■ Te lezen tekst:
__________

Toelichting Concert Moskou Rachmaninoff Trio 10-09-2013

10 september 2013

Programma Toelichting
Als componist zag Sergei Rachmaninoff zichzelf niet als nationalist, maar wel als voortzetter van de Russische muziektraditie die voor hem door Mikhail Glinka gevestigd was en na hem door Dmitri Shostakovich werd doorgegeven aan componisten die vandaag nog actief zijn.

De muziek die u vanavond kunt beluisteren vertelt over persoonlijke tragedies, maar getuigt tegelijkertijd ook van dit overstijgend gezamenlijk streven.

De evolutie die Tsaar Peter de Grote in de 17e eeuw met de import van West-Europese cultuur had gebracht was groot, maar beperkte zich tot de steden en de elite. Zo werd een diepe kloof geslagen met het platteland, waar, tot profijt van de adel, de middeleeuwse samenleving voortleefde. Hoe groot de tegenstellingen waren bleek toen de tsaren als kerkvorsten ook de Russisch-orthodoxe kerkzang naar de Westerse esthetiek wilden hervormen. Er ontstond een kerkscheuring. Niettemin zette men met harde hand door.

Toen Mikhail Glinka ruim een eeuw later ten tonele verscheen werd de Keizerlijke Kapel geleid door in Italië opgeleide componisten en waren de oude Russische kerkgezangen nauwelijks meer in hun originele vorm te horen. In zijn jeugd had Glinka evenwel een grote liefde voor Russische volksmuziek ontwikkeld die in zijn muziek een natuurlijke uitdrukking vond en zich zelfs niet liet inperken door zijn latere Westerse scholing. Hij sloeg hiermee een brug tussen de ‘oude’ en ‘nieuwe’ muziekcultuur in Rusland en wordt daarom gezien als de vader van de Russische muziek zoals wij die nu kennen.

__________

■ Opdrachten:
**1)** Kopieer uit de toelichting letterlijk het gedeelte van "De evolutie die" tot en met "harde hand door.".
**2)** Bepaal of de volgende beweringen overeenkomen met de toelichting: (a) Glinka ontwikkelde in zijn jeugd een grote liefde voor Russische volksmuziek; (b) de evolutie onder Tsaar Peter de Grote reikte tot op het platteland; (c) Rachmaninoff zag zichzelf als nationalist. Antwoord per bewering met ja of nee en citeer de doorslaggevende woorden uit de toelichting letterlijk.

■ Verzamelde gegevens:
__________

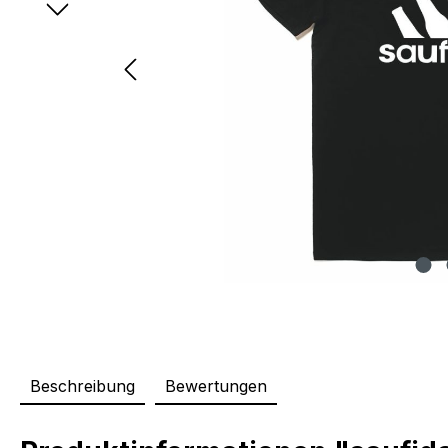
Beschreibung
Bewertungen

__________

■ Verwachte antwoorden:
**1)**
De evolutie die Tsaar Peter de Grote in de 17e eeuw met de import van West-Europese cultuur had gebracht was groot, maar beperkte zich tot de steden en de elite. Zo werd een diepe kloof geslagen met het platteland, waar, tot profijt van de adel, de middeleeuwse samenleving voortleefde. Hoe groot de tegenstellingen waren bleek toen de tsaren als kerkvorsten ook de Russisch-orthodoxe kerkzang naar de Westerse esthetiek wilden hervormen. Er ontstond een kerkscheuring. Niettemin zette men met harde hand door.

**2)**
(a) Ja: "In zijn jeugd had Glinka evenwel een grote liefde voor Russische volksmuziek ontwikkeld"
(b) Nee: "beperkte zich tot de steden en de elite"
(c) Nee: "zag Sergei Rachmaninoff zichzelf niet als nationalist"